REQUIRED WORK: When the string "down" occurs in a line of the records, show that line.

__________

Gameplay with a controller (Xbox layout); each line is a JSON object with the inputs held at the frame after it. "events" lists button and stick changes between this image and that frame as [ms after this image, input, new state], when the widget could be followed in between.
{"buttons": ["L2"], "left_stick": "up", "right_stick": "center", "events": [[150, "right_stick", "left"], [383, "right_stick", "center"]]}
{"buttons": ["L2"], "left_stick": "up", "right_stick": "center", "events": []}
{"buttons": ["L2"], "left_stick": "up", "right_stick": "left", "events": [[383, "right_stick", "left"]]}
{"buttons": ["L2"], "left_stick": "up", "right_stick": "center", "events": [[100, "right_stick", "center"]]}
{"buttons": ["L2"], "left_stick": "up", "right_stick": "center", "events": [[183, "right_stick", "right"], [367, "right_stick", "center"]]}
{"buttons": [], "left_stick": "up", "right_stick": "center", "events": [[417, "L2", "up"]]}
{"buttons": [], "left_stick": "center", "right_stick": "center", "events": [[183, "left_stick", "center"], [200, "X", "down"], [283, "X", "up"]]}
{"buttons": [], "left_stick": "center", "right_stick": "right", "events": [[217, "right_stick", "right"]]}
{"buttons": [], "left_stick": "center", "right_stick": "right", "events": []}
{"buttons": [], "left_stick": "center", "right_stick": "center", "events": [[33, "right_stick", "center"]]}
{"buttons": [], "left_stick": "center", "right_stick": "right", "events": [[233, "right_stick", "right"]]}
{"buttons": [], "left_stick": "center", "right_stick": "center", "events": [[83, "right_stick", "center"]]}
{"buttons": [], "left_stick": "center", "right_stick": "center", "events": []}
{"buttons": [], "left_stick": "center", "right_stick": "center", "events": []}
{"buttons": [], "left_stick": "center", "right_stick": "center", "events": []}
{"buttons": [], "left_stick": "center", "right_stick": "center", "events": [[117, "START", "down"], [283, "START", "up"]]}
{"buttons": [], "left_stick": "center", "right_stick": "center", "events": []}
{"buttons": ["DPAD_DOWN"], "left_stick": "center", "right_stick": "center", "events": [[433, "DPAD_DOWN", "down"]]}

__________

SOLUTION BELOW:
{"buttons": [], "left_stick": "center", "right_stick": "center", "events": [[183, "left_stick", "center"], [200, "X", "down"], [283, "X", "up"]]}
{"buttons": [], "left_stick": "center", "right_stick": "center", "events": [[117, "START", "down"], [283, "START", "up"]]}
{"buttons": ["DPAD_DOWN"], "left_stick": "center", "right_stick": "center", "events": [[433, "DPAD_DOWN", "down"]]}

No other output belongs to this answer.